Sry für Politik, aber hat doch entscheident mit dem Thema Kraftwerk (Fischhäcksler)-Aalauststerben zu tun.


----------



## hans albers (10. Februar 2011)

*AW: ...mal etwas zum Aal...einige "Aal-Gedanken" für 2011...*

yep...

aber warum gibt es dieser tage 
noch besatz von aalen in geschlossenen gewässern??


was soll das?

halte ich für problemtisch ,wenn auch nicht alleine
für ausschlaggebend

greetz
lars


----------



## ernie1973 (10. Februar 2011)

*AW: ...mal etwas zum Aal...einige "Aal-Gedanken" für 2011...*

Wow - lange nicht mehr soviel Resonanz in so kurzer Zeit bei einem Thema gesehen.

Danke für die vielen meist konstruktiven Beiträge - UND - auch wenn ich selber dem Aal nachhaltig helfen möchte, um ganz egoistisch AUCH in 10 Jahren noch einen zu entnehmen & zu räuchern, denke ich, dass man dem Aal durchaus helfen kann, OHNE gleich platt nach Fangverboten für Hobbyangler zu schreien.

Allerdings müßte dann auch mal über die Grenzen der Anglerschaft hinaus, Information & Sensibilisierung der breiten Masse für die Problematik erfolgen, um wirklich etwas zu erreichen!

Ich bin gespannt und bin selber nicht nur ein Freund des Aals zum Verzehr, sondern möchte gerne mithelfen, dass auch unsere Enkel diesen faszinierenden Fisch noch kennenlernen!

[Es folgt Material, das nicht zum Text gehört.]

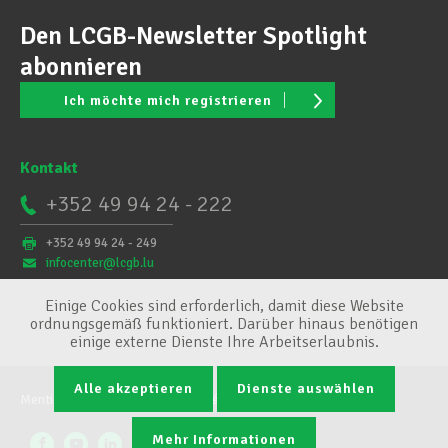
Den LCGB-Newsletter Spotlight
abonnieren
Ich möchte mich registrieren
Kontakt
+352 49 94 24 - 222
+352 49 94 24 - 249
infocenter@lcgb.lu
Einige Cookies sind erforderlich, damit diese Website
ordnungsgemäß funktioniert. Darüber hinaus benötigen
einige externe Dienste Ihre Arbeitserlaubnis.
Alle akzeptieren
Dienste auswählen
Mentions légales
Conditions générales
Cookie-Verwaltung
Mehr Informationen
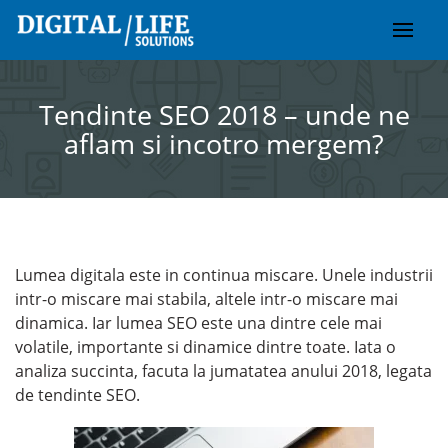
Skip
to
content
Tendinte SEO 2018 – unde ne
aflam si incotro mergem?
Lumea digitala este in continua miscare. Unele industrii
intr-o miscare mai stabila, altele intr-o miscare mai
dinamica. Iar lumea SEO este una dintre cele mai
volatile, importante si dinamice dintre toate. Iata o
analiza succinta, facuta la jumatatea anului 2018, legata
de tendinte SEO.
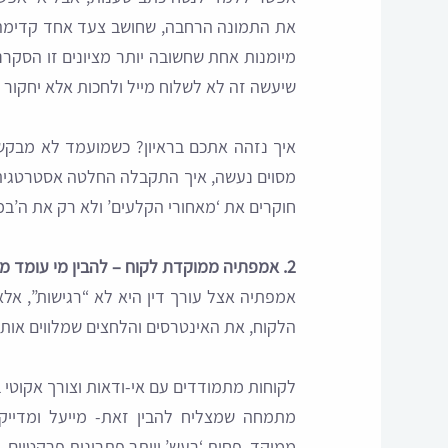
את התמונה הרחבה, שחושב צעד אחד קדימה, 
מיומנות אחת שחשובה יותר מציונים זו הסקר
שיעשה זה לא לשלוח מייל ולחכות אלא יחקור בעצ
איך נזהה אתכם בראיון? כשמועמד לא מבקש 
מסוים נעשה, איך התקבלה החלטה אסטרטגית 
חוקרים את ‘מאחורי הקלעים’ ולא רק את ה’במה
2. אמפתיה ממוקדת לקוח – להבין מי עומד מולך
אמפתיה אצל עורך דין היא לא “רגישות”, אל
הלקוח, את האינטרסים והלחצים שמלווים אותו
לקוחות מתמודדים עם אי-ודאות וצורך אקוטי ב
מתמחה שמצליח להבין זאת- מייעל ומדייק 
ממוקד, פחות ‘רעש’ ויותר פתרונות פרקטיים.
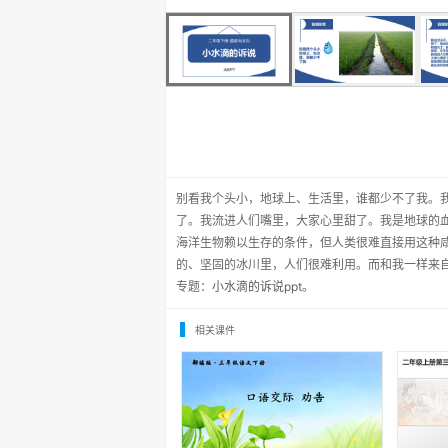
别看我个头小，地球上、生活里，谁都少不了我。
了。我流进人们嘴里，大家心里甜了。我是地球的
海洋生物赖以生存的条件，但人类很难直接用这种
的、坚固的冰川里，人们很难利用。而和我一样来
专题：
小水滴的诉说ppt
。
相关课件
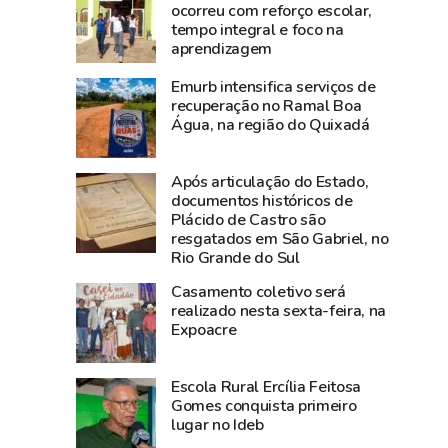
a
orçamento
ocorreu com reforço escolar,
tempo integral e foco na
Amazônia
a
aprendizagem
Ocidental:
investimentos
Acre
entre
Emurb intensifica serviços de
projeta
2019
recuperação no Ramal Boa
Água, na região do Quixadá
crescimento
e
de
2025,
4%
aponta
Após articulação do Estado,
do
levantamento
documentos históricos de
Plácido de Castro são
PIB
resgatados em São Gabriel, no
e
Rio Grande do Sul
liderou
Casamento coletivo será
empregos
realizado nesta sexta-feira, na
com
Expoacre
alta
de
Escola Rural Ercília Feitosa
0,77%
Gomes conquista primeiro
em
lugar no Ideb
maio,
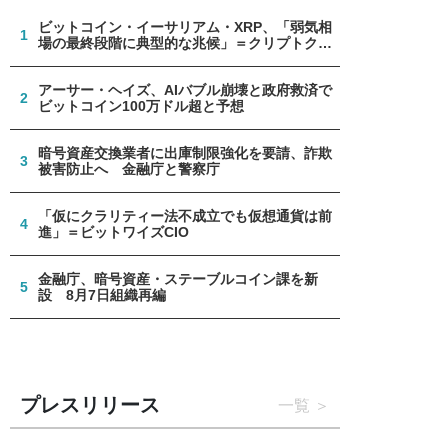
ビットコイン・イーサリアム・XRP、「弱気相
1
場の最終段階に典型的な兆候」＝クリプトクア
ント
アーサー・ヘイズ、AIバブル崩壊と政府救済で
2
ビットコイン100万ドル超と予想
暗号資産交換業者に出庫制限強化を要請、詐欺
3
被害防止へ 金融庁と警察庁
「仮にクラリティー法不成立でも仮想通貨は前
4
進」＝ビットワイズCIO
金融庁、暗号資産・ステーブルコイン課を新
5
設 8月7日組織再編
プレスリリース
一覧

Dafür bedarf es aber weit mehr, als nur einigen wenigen Hobbyanglern, die durch Selbstverzicht politisch korrekt den Aalen die Freiheit schenken oder lassen, damit sie in der nä. Turbine landen, oder in eine Reuse schwimmen können!

;O)

Ernie the Eel


----------



## ernie1973 (10. Februar 2011)

*AW: ...mal etwas zum Aal...einige "Aal-Gedanken" für 2011...*



hans albers schrieb:


> yep...
> 
> aber warum gibt es dieser tage
> noch besatz von aalen in geschlossenen gewässern??
> ...


 
Naja, evtl. gibt es dann irgendwann noch die Möglichkeit, aus diesen abgeschotteten Beständen einige Exemplare zu nehmen, wenn *endlich* der Wissenschaft die Nachzucht einmal erfolgreich gelungen ist!

Kleine Teilerfolge gab es schon mit Hormonen & Simulation der Bedingungen in der Sargasso-See bei den "Zuchtversuchen", aber der Durchbruch steht noch aus!

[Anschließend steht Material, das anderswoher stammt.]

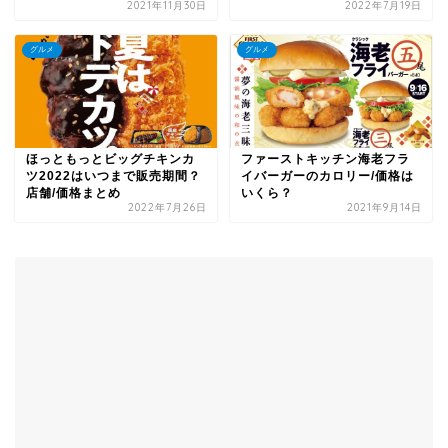
2021年11月30日
2022年7月19日
グルメ
グルメ
ほっともっとビッグチキンカ
ファーストキッチン海老フラ
ツ2022はいつまで販売期間？
イバーガーのカロリー/価格は
店舗/価格まとめ
いくら？
2022年7月26日
2021年9月14日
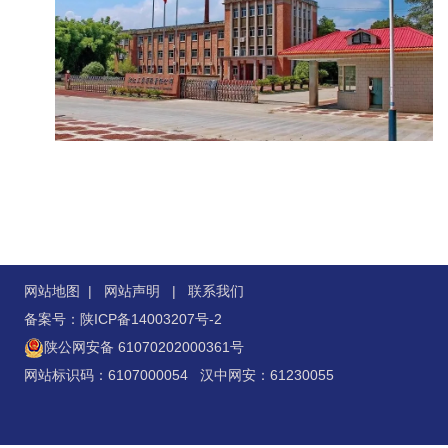
网站地图
|
网站声明
|
联系我们
备案号：陕ICP备14003207号-2
陕公网安备 61070202000361号
网站标识码：6107000054 汉中网安：61230055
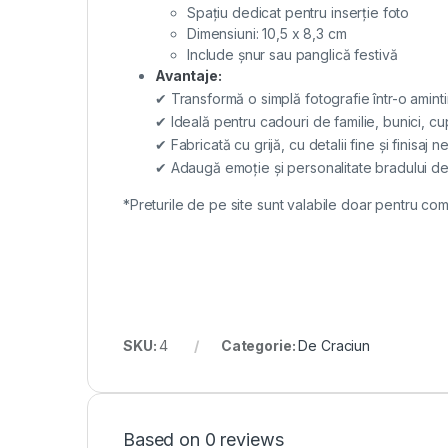
Spațiu dedicat pentru inserție foto
Dimensiuni: 10,5 x 8,3 cm
Include șnur sau panglică festivă
Avantaje:
✔ Transformă o simplă fotografie într-o amint
✔ Ideală pentru cadouri de familie, bunici, cu
✔ Fabricată cu grijă, cu detalii fine și finisaj n
✔ Adaugă emoție și personalitate bradului d
*Preturile de pe site sunt valabile doar pentru com
SKU:
4
Categorie:
De Craciun
Based on 0 reviews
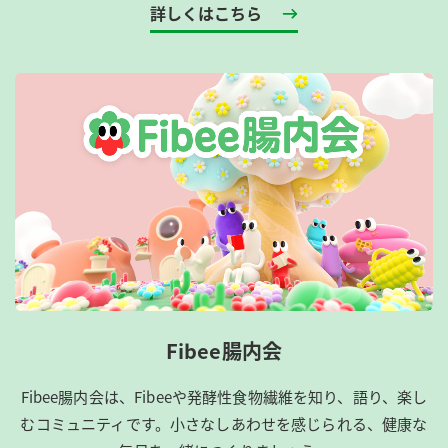
詳しくはこちら
Fibee腸内会
Fibee腸内会は、​Fibeeや発酵性食物繊維を知り、語り、楽し
むコミュニティです。​小さなしあわせを感じられる、健康な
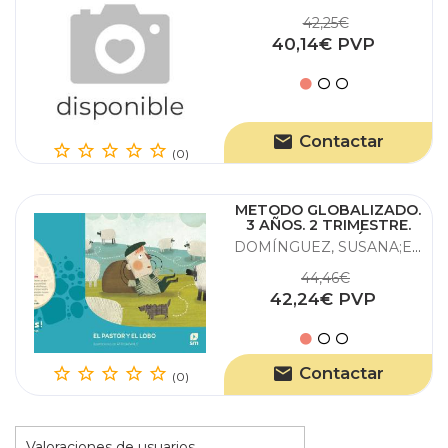
42,25€
40,14€ PVP
Contactar
(0)
METODO GLOBALIZADO.
3 AÑOS. 2 TRIMESTRE.
¡CRACS! AQUÍ HAY
DOMÍNGUEZ, SUSANA;ECHEVARRÍA, ESTHER;MESTRES PASTOR, LAIA;PR
DRAGONES
44,46€
42,24€ PVP
Contactar
(0)
Valoraciones de usuarios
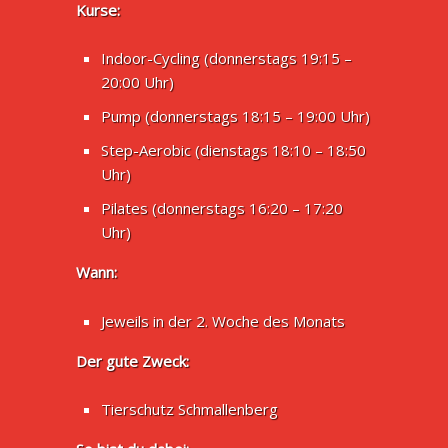
Kurse:
Indoor-Cycling (donnerstags 19:15 –
20:00 Uhr)
Pump (donnerstags 18:15 – 19:00 Uhr)
Step-Aerobic (dienstags 18:10 – 18:50
Uhr)
Pilates (donnerstags 16:20 – 17:20
Uhr)
Wann:
Jeweils in der 2. Woche des Monats
Der gute Zweck:
Tierschutz Schmallenberg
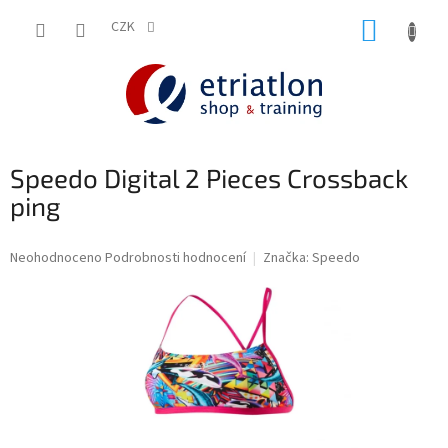
Přejít
NÁKUP
na
CZK
shop.etriatlon.cz - Chat
obsah
KOŠÍK
Speedo Digital 2 Pieces Crossback
ping
Průměrné
Neohodnoceno
Podrobnosti hodnocení
Značka:
Speedo
hodnocení
produktu
je
0,0
z
5
hvězdiček.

Denn es gelang niemandem, die in Gefangenschaft erhaltenen Larven zu füttern....sie gingen bisher alle ein!

Feststeht, dass derjenige, dem es gelingt, Aale in Gefangenschaft zu vermehren & zu züchten, Milliardär & ein Held werden wird!!!

Also wird da weiter geforscht & es bleibt spannend!

Ernie


PS:

Mir sind 1200 Glasaale in meiner Vereinstalsperre immernoch lieber, als wenn diese Menge von 2-5 "Gourmets" mal eben in 30 Minuten verputzt wird - ist egoistisch von mir, aber so sehe ich das und zahle gerne dafür!


----------



## hans albers (10. Februar 2011)

*AW: ...mal etwas zum Aal...einige "Aal-Gedanken" für 2011...*

naja..

eher wird der aal vorher ausgestorben sein

wenn man schon bei glasaalfang und turbinen anfängt
den aal aber in geschlossenen  gewässern aussetzt,
ist für mich  der gleiche mist, 
vor allem,unter dem aspekt einer
 aussterbenen art.

greetz
lars



> Mir sind 1200 Glasaale in meiner Vereinstalsperre immernoch lieber, als wenn diese Menge von 2-5 "Gourmets" mal eben in 30 Minuten verputzt wird - ist egoistisch von mir, aber so sehe ich das und zahle gerne dafür!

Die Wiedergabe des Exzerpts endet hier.